REEL SEKTÖRÜ KEMİREN VİRÜS: FAİZ

Önce faizli kredi ekonomisinin büyümeye etkisini inceledik. Gördük ki 9 yıllık bir zaman diliminde bankaların kullandırdıkları kredi miktarı 5 kat artarken ülke yüzde 8.9 büyümeden yüzde 2.6 küçülmeye geçmiş.

Daha sonra bütçe açıkları içerisinde ödenen faizin rolünü inceledik. Gördük ki ekonomimizin içinde bulunduğu durumun günah keçilerinden birisi olan ilan edilen bütçe açıklarının içinde faiz giderleri önemli bir yer tutuyor. Hatırlamak gerekirse Ocak-Nisan 2019 dönemi gerçekleşmelerine göre bütçe 54 milyar 477 milyon TL açık verirken faiz giderlerinin 38 milyar 447 milyon TL olduğunu görüyoruz. Yani eğer bu faizi ödememiş olsaymış merkezi yönetim bütçesi 16 miyar 31 milyon TL açık verecekmiş.

Bu yazımda ise duruma şirketlerimiz açısından bakmak istiyorum.

İSO’nun (İstanbul Sanayi Odası) açıkladığı Türkiye’nin 500 Büyük Sanayi Kuruluşu Araştırması verilerine göre ülkemizin en büyük 500 sanayi şirketinin finansman giderleri 2018’de yüzde 172 artarak 35.1 milyar TL’den 95.8 milyar TL’ye çıkmış. Bu rakamlar bize çok bir şey ifade etmiyor olabilir. O zaman şöyle anlatalım; bu şirketlerin her 100 TL’lik faaliyet karının 88.9 TL’si finansman gideri.

Son dönemde yaşanan ekonomik buhranın bu gelinen nokta ile irtibatlı olduğu bir gerçek. Ancak 2017 yılında da faaliyet karının yüzde 49.8’i finansman gideri idi.

Söz konusu şirketlerin 2018 yılı kaynak yapısı bunun sebebinin ortaya koyuyor. Bu göstergeye göre şirketlerin borçları bu göstergenin yüzde 67’sini oluştururken öz kaynakları ise yüzde 33 seviyesinde kalmış. Yani ülkemizin en önemli şirketleri işlerini faizli borç ile götürmeye çalışıyorlar ama faaliyet karlarının yüzde 88.9’u finansman giderine (faiz giderleri ve kur farkları) gidiyor.

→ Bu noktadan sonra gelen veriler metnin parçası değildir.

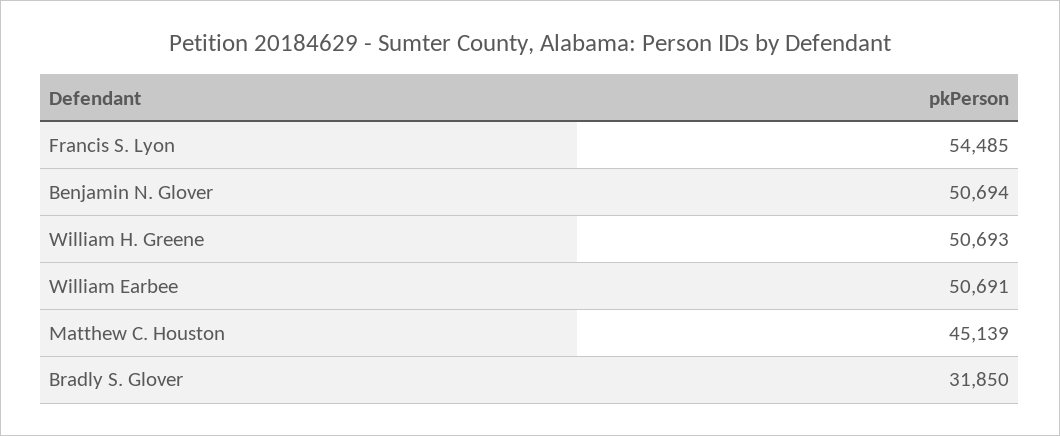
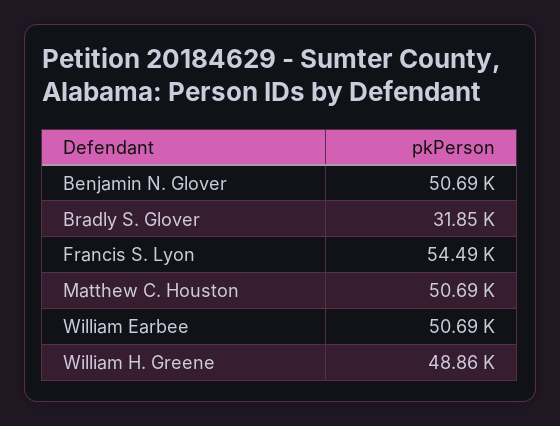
  {
    "Francis S. Lyon": 54485,
    "Benjamin N. Glover": 50694,
-   "William H. Greene": 50693,
+   "William H. Greene": 48860,
    "William Earbee": 50691,
-   "Matthew C. Houston": 45139,
+   "Matthew C. Houston": 50690,
    "Bradly S. Glover": 31850
  }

Bu noktada bir hatırlatma yapmak istiyorum; bu şirketler ülkemizin nispeten en profesyonelce yönetilen ve risk birimleri olan şirketler. Varın siz diğerlerinin durumunu düşünün.

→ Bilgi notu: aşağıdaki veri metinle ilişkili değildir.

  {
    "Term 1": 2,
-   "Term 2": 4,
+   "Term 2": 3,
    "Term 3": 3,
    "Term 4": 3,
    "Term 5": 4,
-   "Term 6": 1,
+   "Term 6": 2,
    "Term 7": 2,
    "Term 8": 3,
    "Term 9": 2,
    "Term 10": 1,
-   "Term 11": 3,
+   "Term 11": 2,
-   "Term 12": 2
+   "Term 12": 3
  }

Bankacılık sektörünün takipteki kredilerine bir göz atalım.2019 yılı Mart ayı itibarı ile takipteki krediler 100 milyar TL’yi aştı. Her 100 liralık takipteki kredinin 82 lirası şirketlerden kaynaklandı. Takipteki kredi demek bankaların vadesi dolmuş ancak henüz geri ödenmemiş kredileri demek. Yani bu borçlar ödenemiyor. Benim hesaplarıma göre bu rakam çok daha fazla nitekim uluslararası kuruluşlarda benimle aynı yönde düşünüyorlar. Ama biz yine de resmi verilere konsantre olalım. Bu rakam 2017 yılında 65.5 milyar TL idi.